Let me repeat this, so it's perfectly clear:
1. You have the value (since integers are a single unit instead and not individual bytes, how it actually looks is irrelevant at this point) 0x7172737A in a 32-bit integer x.
2. If you did this: char *v=(char *)&x;
you'd find that v[0]==0x7A, v[1]==0x73, v[2]==0x72, v[3]==0x71 in your current architecture. This is little endian.
3. Like I said, integers are a single unit. Regardless of the endianness, the CPU is consistent on how it reads and writes integers from and to memory. So, if you did this: int *px=&x;
*px==x, because the CPU is reading and writing integers with a consistent endianness.
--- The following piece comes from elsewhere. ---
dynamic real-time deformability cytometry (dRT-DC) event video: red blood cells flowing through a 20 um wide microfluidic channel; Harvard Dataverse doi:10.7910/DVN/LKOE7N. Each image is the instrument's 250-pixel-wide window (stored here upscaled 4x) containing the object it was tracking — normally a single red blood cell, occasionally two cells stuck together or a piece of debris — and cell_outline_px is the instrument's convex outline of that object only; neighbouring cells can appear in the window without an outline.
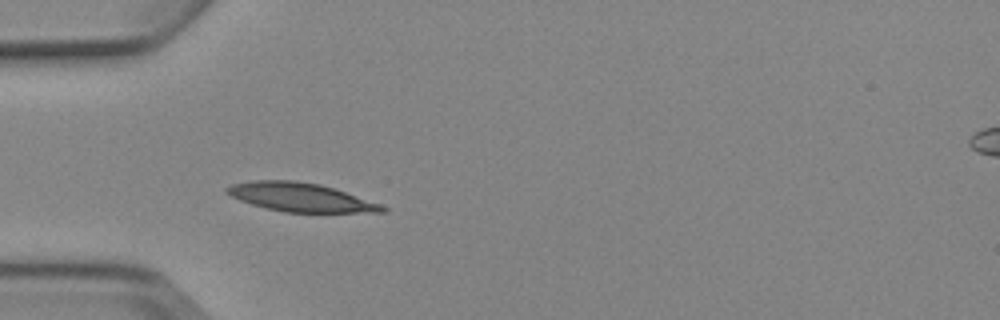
{"species": "Egyptian fruit bat (a non-hibernating species)", "species_latin": "Rousettus aegyptiacus", "temperature_condition": "cold", "stored_images_in_passage": 4, "camera_frame_rate_fps": 3000, "um_per_image_px": 0.085, "animal": {"sex": "female"}, "frame": {"image": 1, "passage_image": 4, "time_ms": 4.333, "image_size_px": [1000, 320], "cell_outline_px": [[388, 212], [284, 212], [252, 204], [240, 200], [224, 192], [224, 188], [232, 184], [252, 180], [292, 180], [320, 184], [380, 204], [388, 208]], "centroid_in_image_um": [25.51, 16.76], "position_along_channel_um": 59.5, "area_um2": 25.66}}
Single bytes are of course not affected by endianness, so casting the pointer to a char * (or, even better, an unsigned char *) will always give you the actual memory contents.
The lesson here is:
* If you're going to dump memory, dump it one byte at a time, otherwise you'll likely have endianness problems. Since bytes don't have endianness, the same dumping method will work anywhere.
* If you really want to dump using multi-byte types, you have to perform some corrections on the value:
If the machine is little endian, you'll have to reverse the bytes in the integer in order to get an accurate dump: [12 34] would be read as 0x3412. This may be what you need, or not. Most likely not, so you need to reverse the bytes in the integer. The same goes for [12 34 56 78], which will be read as 0x78563412.
If the machine is big endian, you're in luck. You can just print the integer confident that those are the actual contents.
No more big endian PCs are being manufactured since Apple switched to Intel, by the way.